The work of South West Sydney artist, Glenn Locklee, observes two societal phenomena: the increasing redundancy of small business and domestic manufacturing; and the proliferation of high-rise, high-density living as house and land ownership become increasingly unattainable.
The burgeoning demand and ease of access to imported commodities has governments and businesses scrambling to claim new expanses of riverside land for development. Such voracity has resulted in an ever-changing physical environment and a desired lifestyle of material aspiration and human disconnect.
Such issues currently threaten Casula Powerhouse Arts Centre and its pristine surroundings. Locklee presents three new commissioned works that contemplate the history and architectural character of the Casula Powerhouse building and its capacity as an arts centre to recollect and respond to local stories in the rapidly growing region of South West Sydney.

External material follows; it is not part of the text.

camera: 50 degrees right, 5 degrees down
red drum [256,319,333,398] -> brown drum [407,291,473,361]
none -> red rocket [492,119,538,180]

Locklee’s paintings are not overtly political, nor do they carry an agenda of protest. They stand as silent witnesses to change; evocative peripheral images that conjure up subliminal memories and reflection of the industrial environments of South West Sydney where the artist grew up. This is evident not just in the subjects of these works, but also the poetic architecture and process of making these works. The sparse geometric construction and layers of tertiary colours play off against the expressionist rendering of surface and portrayal of light. The use of aluminium as a canvas - known to be a common building material - complements the surface texture, but also reveals the very material of our being.